L'ipnosi è un particolare ma naturale stato di coscienza. È una condizione particolare dell'insieme Mente-Corpo che consente all'individuo di influire sulle proprie condizioni sia fisiche, sia psichiche e sia di comportamento.

È inoltre opportuno differenziare i termini: ipnosi e ipnotismo, intendendo con "ipnosi" lo stato particolare, psicofisiologico  del soggetto e con "ipnotismo" la metodica e le tecniche impiegate dallo psicoterapeuta ipnotista per guidare il paziente verso il raggiungimento dello stato di ipnosi.

Attraverso l'ipnosi o l'autoipnosi è possibile accedere alla propria dimensione inconscia.

Milton Hyland Erickson è il fondatore dell'ipnosi moderna.

Riconosciuto come uno dei più importanti psicoterapeuti del Novecento rivoluzionò la prassi dell'ipnosi come approccio terapeutico e diede un apporto teorico e tecnico originale e innovativo alla terapia, sia concependo l'inconscio come gravido di risorse psichiche fondamentali per la guarigione (segnando così un distacco dalla concezione freudiana dell'inconscio solo quale serbatoio di conflitti rimossi), sia nell'uso innovativo di comunicazioni e compiti per il paziente.

Erickson ha portato fondamentali innovazioni alla cosiddetta psicoterapia breve del secolo scorso. Da lui deriva principalmente l'utilizzo più moderno dell'ipnosi, non legato esclusivamente alla cura di problemi psichici e della nevrosi.
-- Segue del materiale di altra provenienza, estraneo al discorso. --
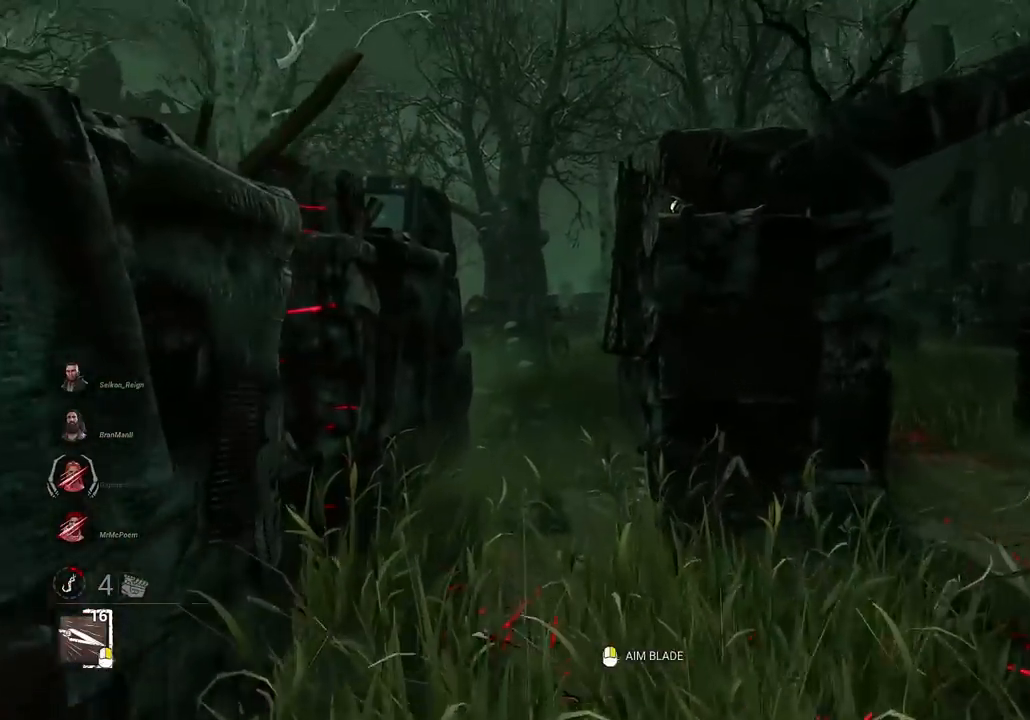
{"keys": ["w"], "mouse": [], "events": [[17, "a", "down"], [117, "a", "up"]]}
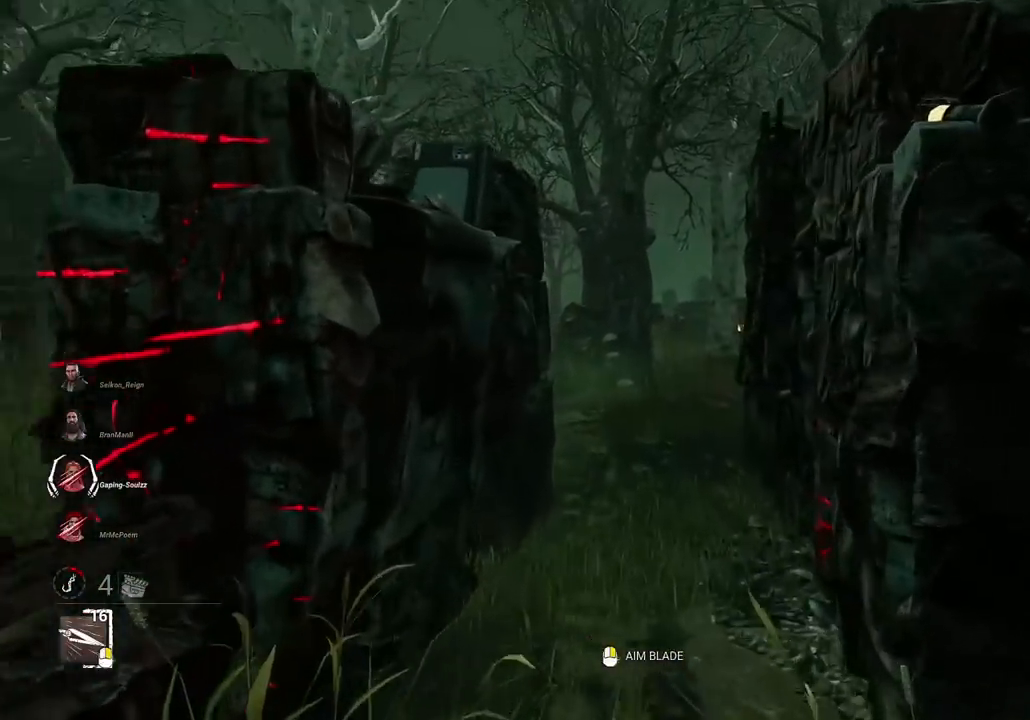
{"keys": ["w"], "mouse": [], "events": []}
Erickson ha sviluppato una forma di psicoterapia ipnotica  che permette di comunicare con l'inconscio del paziente. Questo tipo di ipnosi, molto simile ad una normale conversazione, induce lo stato di coscienza ipnotica nel soggetto. In questo modo, il terapeuta può suggerire delle piste di soluzione all'inconscio, aggirando le resistenze e la rimozione che la coscienza opporrebbe al cambiamento.

Fra i pregiudizi diffusi sull'ipnosi (da cui derivano le riserve di alcuni pazienti) vi è quello secondo cui essa consentirebbe il controllo della mente e la perdita di coscienza. Questa idea, che corrisponde all'immagine dell'ipnosi riportata più frequentemente nella narrativa, nel cinema, nella fiction, e soprattutto in televisione, è fuorviante. Più corretto è dire che l'ipnosi fa vivere al soggetto un'esperienza mentale ( simile per certi versi ad un sogno molto vivido ), senza tuttavia modificarne la personalità (e quindi, per esempio, la volontà o i principi morali).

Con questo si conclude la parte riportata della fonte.